= Task objective =
List every line of text from the data below as a numbered list, leaving out blank lines.

^^^^^^^^

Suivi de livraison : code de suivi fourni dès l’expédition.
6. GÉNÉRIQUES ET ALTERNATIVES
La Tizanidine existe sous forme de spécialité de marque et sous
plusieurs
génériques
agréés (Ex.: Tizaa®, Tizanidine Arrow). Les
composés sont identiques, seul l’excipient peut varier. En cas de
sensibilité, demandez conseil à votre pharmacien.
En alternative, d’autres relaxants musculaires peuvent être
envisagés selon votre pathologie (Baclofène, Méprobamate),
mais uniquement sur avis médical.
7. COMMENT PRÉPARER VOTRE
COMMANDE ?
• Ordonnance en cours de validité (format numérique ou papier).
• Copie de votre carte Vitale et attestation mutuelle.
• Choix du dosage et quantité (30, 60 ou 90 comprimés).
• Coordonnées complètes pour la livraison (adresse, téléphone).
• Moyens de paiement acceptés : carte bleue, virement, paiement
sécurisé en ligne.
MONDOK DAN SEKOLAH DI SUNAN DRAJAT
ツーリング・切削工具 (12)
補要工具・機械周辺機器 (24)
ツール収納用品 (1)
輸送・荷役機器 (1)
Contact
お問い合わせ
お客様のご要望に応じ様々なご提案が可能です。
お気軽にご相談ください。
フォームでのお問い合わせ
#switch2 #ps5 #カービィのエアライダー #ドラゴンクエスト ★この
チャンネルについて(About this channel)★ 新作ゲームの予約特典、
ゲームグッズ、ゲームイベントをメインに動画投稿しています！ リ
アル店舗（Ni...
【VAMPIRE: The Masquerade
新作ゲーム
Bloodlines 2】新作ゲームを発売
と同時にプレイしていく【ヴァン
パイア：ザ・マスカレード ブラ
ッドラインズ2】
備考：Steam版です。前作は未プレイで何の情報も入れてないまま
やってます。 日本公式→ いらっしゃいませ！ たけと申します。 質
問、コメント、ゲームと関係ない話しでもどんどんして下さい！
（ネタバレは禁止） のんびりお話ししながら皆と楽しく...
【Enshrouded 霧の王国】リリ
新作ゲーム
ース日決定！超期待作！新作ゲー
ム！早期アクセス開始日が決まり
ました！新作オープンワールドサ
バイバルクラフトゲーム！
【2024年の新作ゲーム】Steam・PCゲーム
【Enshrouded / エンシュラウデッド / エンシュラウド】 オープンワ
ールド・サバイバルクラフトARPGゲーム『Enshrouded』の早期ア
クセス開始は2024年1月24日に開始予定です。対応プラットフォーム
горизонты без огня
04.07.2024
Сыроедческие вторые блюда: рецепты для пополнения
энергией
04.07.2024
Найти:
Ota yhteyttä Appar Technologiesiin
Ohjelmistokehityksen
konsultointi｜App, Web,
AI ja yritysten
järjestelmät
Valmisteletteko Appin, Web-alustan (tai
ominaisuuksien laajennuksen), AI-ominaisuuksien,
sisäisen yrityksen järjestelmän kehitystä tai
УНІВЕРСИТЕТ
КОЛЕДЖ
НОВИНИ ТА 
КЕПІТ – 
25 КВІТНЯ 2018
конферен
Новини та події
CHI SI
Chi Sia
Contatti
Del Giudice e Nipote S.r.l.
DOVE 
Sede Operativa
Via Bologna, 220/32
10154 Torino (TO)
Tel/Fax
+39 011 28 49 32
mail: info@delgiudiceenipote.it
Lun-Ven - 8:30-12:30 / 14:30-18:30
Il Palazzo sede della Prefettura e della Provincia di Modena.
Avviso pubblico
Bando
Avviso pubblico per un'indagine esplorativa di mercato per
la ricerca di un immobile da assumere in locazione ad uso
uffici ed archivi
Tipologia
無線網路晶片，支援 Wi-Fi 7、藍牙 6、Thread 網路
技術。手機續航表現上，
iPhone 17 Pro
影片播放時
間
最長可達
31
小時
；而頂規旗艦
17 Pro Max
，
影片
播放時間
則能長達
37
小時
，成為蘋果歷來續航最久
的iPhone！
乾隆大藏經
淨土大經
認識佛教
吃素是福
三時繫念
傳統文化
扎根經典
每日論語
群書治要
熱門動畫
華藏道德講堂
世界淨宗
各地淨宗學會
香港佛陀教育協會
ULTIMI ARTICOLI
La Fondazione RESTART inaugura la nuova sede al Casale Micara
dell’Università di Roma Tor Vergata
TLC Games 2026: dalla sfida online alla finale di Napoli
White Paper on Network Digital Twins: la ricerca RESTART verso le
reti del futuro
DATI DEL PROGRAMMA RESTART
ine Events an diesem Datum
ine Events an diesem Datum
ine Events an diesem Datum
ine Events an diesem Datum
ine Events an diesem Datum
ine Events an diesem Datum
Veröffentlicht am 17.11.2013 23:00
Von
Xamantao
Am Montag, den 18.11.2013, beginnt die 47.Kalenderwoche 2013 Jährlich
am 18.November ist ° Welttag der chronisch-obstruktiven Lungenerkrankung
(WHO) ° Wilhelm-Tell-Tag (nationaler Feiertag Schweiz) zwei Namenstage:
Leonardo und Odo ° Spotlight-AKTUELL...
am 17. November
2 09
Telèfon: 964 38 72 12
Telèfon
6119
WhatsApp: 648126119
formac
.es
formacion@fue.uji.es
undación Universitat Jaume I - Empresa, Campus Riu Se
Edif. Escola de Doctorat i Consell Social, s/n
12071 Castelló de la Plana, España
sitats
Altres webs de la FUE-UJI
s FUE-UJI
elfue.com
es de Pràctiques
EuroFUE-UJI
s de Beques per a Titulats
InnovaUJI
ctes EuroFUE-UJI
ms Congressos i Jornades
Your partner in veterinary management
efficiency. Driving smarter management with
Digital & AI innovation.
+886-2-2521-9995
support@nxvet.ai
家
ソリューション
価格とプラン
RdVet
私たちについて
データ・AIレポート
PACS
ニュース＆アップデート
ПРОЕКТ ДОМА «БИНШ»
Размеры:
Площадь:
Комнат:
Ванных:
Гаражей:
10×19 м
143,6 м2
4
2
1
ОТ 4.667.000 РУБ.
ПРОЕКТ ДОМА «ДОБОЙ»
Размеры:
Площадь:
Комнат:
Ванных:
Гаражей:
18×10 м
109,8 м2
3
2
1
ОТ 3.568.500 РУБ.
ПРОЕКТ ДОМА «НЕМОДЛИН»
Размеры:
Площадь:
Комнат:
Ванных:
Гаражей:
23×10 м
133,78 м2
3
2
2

^^^^^^^^

= Answer =
1. Suivi de livraison : code de suivi fourni dès l’expédition.
2. 6. GÉNÉRIQUES ET ALTERNATIVES
3. La Tizanidine existe sous forme de spécialité de marque et sous
4. plusieurs
5. génériques
6. agréés (Ex.: Tizaa®, Tizanidine Arrow). Les
7. composés sont identiques, seul l’excipient peut varier. En cas de
8. sensibilité, demandez conseil à votre pharmacien.
9. En alternative, d’autres relaxants musculaires peuvent être
10. envisagés selon votre pathologie (Baclofène, Méprobamate),
11. mais uniquement sur avis médical.
12. 7. COMMENT PRÉPARER VOTRE
13. COMMANDE ?
14. • Ordonnance en cours de validité (format numérique ou papier).
15. • Copie de votre carte Vitale et attestation mutuelle.
16. • Choix du dosage et quantité (30, 60 ou 90 comprimés).
17. • Coordonnées complètes pour la livraison (adresse, téléphone).
18. • Moyens de paiement acceptés : carte bleue, virement, paiement
19. sécurisé en ligne.
20. MONDOK DAN SEKOLAH DI SUNAN DRAJAT
21. ツーリング・切削工具 (12)
22. 補要工具・機械周辺機器 (24)
23. ツール収納用品 (1)
24. 輸送・荷役機器 (1)
25. Contact
26. お問い合わせ
27. お客様のご要望に応じ様々なご提案が可能です。
28. お気軽にご相談ください。
29. フォームでのお問い合わせ
30. #switch2 #ps5 #カービィのエアライダー #ドラゴンクエスト ★この
31. チャンネルについて(About this channel)★ 新作ゲームの予約特典、
32. ゲームグッズ、ゲームイベントをメインに動画投稿しています！ リ
33. アル店舗（Ni...
34. 【VAMPIRE: The Masquerade
35. 新作ゲーム
36. Bloodlines 2】新作ゲームを発売
37. と同時にプレイしていく【ヴァン
38. パイア：ザ・マスカレード ブラ
39. ッドラインズ2】
40. 備考：Steam版です。前作は未プレイで何の情報も入れてないまま
41. やってます。 日本公式→ いらっしゃいませ！ たけと申します。 質
42. 問、コメント、ゲームと関係ない話しでもどんどんして下さい！
43. （ネタバレは禁止） のんびりお話ししながら皆と楽しく...
44. 【Enshrouded 霧の王国】リリ
45. 新作ゲーム
46. ース日決定！超期待作！新作ゲー
47. ム！早期アクセス開始日が決まり
48. ました！新作オープンワールドサ
49. バイバルクラフトゲーム！
50. 【2024年の新作ゲーム】Steam・PCゲーム
51. 【Enshrouded / エンシュラウデッド / エンシュラウド】 オープンワ
52. ールド・サバイバルクラフトARPGゲーム『Enshrouded』の早期ア
53. クセス開始は2024年1月24日に開始予定です。対応プラットフォーム
54. горизонты без огня
55. 04.07.2024
56. Сыроедческие вторые блюда: рецепты для пополнения
57. энергией
58. 04.07.2024
59. Найти:
60. Ota yhteyttä Appar Technologiesiin
61. Ohjelmistokehityksen
62. konsultointi｜App, Web,
63. AI ja yritysten
64. järjestelmät
65. Valmisteletteko Appin, Web-alustan (tai
66. ominaisuuksien laajennuksen), AI-ominaisuuksien,
67. sisäisen yrityksen järjestelmän kehitystä tai
68. УНІВЕРСИТЕТ
69. КОЛЕДЖ
70. НОВИНИ ТА 
71. КЕПІТ – 
72. 25 КВІТНЯ 2018
73. конферен
74. Новини та події
75. CHI SI
76. Chi Sia
77. Contatti
78. Del Giudice e Nipote S.r.l.
79. DOVE 
80. Sede Operativa
81. Via Bologna, 220/32
82. 10154 Torino (TO)
83. Tel/Fax
84. +39 011 28 49 32
85. mail: info@delgiudiceenipote.it
86. Lun-Ven - 8:30-12:30 / 14:30-18:30
87. Il Palazzo sede della Prefettura e della Provincia di Modena.
88. Avviso pubblico
89. Bando
90. Avviso pubblico per un'indagine esplorativa di mercato per
91. la ricerca di un immobile da assumere in locazione ad uso
92. uffici ed archivi
93. Tipologia
94. 無線網路晶片，支援 Wi-Fi 7、藍牙 6、Thread 網路
95. 技術。手機續航表現上，
96. iPhone 17 Pro
97. 影片播放時
98. 間
99. 最長可達
100. 31
101. 小時
102. ；而頂規旗艦
103. 17 Pro Max
104. ，
105. 影片
106. 播放時間
107. 則能長達
108. 37
109. 小時
110. ，成為蘋果歷來續航最久
111. 的iPhone！
112. 乾隆大藏經
113. 淨土大經
114. 認識佛教
115. 吃素是福
116. 三時繫念
117. 傳統文化
118. 扎根經典
119. 每日論語
120. 群書治要
121. 熱門動畫
122. 華藏道德講堂
123. 世界淨宗
124. 各地淨宗學會
125. 香港佛陀教育協會
126. ULTIMI ARTICOLI
127. La Fondazione RESTART inaugura la nuova sede al Casale Micara
128. dell’Università di Roma Tor Vergata
129. TLC Games 2026: dalla sfida online alla finale di Napoli
130. White Paper on Network Digital Twins: la ricerca RESTART verso le
131. reti del futuro
132. DATI DEL PROGRAMMA RESTART
133. ine Events an diesem Datum
134. ine Events an diesem Datum
135. ine Events an diesem Datum
136. ine Events an diesem Datum
137. ine Events an diesem Datum
138. ine Events an diesem Datum
139. Veröffentlicht am 17.11.2013 23:00
140. Von
141. Xamantao
142. Am Montag, den 18.11.2013, beginnt die 47.Kalenderwoche 2013 Jährlich
143. am 18.November ist ° Welttag der chronisch-obstruktiven Lungenerkrankung
144. (WHO) ° Wilhelm-Tell-Tag (nationaler Feiertag Schweiz) zwei Namenstage:
145. Leonardo und Odo ° Spotlight-AKTUELL...
146. am 17. November
147. 2 09
148. Telèfon: 964 38 72 12
149. Telèfon
150. 6119
151. WhatsApp: 648126119
152. formac
153. .es
154. formacion@fue.uji.es
155. undación Universitat Jaume I - Empresa, Campus Riu Se
156. Edif. Escola de Doctorat i Consell Social, s/n
157. 12071 Castelló de la Plana, España
158. sitats
159. Altres webs de la FUE-UJI
160. s FUE-UJI
161. elfue.com
162. es de Pràctiques
163. EuroFUE-UJI
164. s de Beques per a Titulats
165. InnovaUJI
166. ctes EuroFUE-UJI
167. ms Congressos i Jornades
168. Your partner in veterinary management
169. efficiency. Driving smarter management with
170. Digital & AI innovation.
171. +886-2-2521-9995
172. support@nxvet.ai
173. 家
174. ソリューション
175. 価格とプラン
176. RdVet
177. 私たちについて
178. データ・AIレポート
179. PACS
180. ニュース＆アップデート
181. ПРОЕКТ ДОМА «БИНШ»
182. Размеры:
183. Площадь:
184. Комнат:
185. Ванных:
186. Гаражей:
187. 10×19 м
188. 143,6 м2
189. 4
190. 2
191. 1
192. ОТ 4.667.000 РУБ.
193. ПРОЕКТ ДОМА «ДОБОЙ»
194. Размеры:
195. Площадь:
196. Комнат:
197. Ванных:
198. Гаражей:
199. 18×10 м
200. 109,8 м2
201. 3
202. 2
203. 1
204. ОТ 3.568.500 РУБ.
205. ПРОЕКТ ДОМА «НЕМОДЛИН»
206. Размеры:
207. Площадь:
208. Комнат:
209. Ванных:
210. Гаражей:
211. 23×10 м
212. 133,78 м2
213. 3
214. 2
215. 2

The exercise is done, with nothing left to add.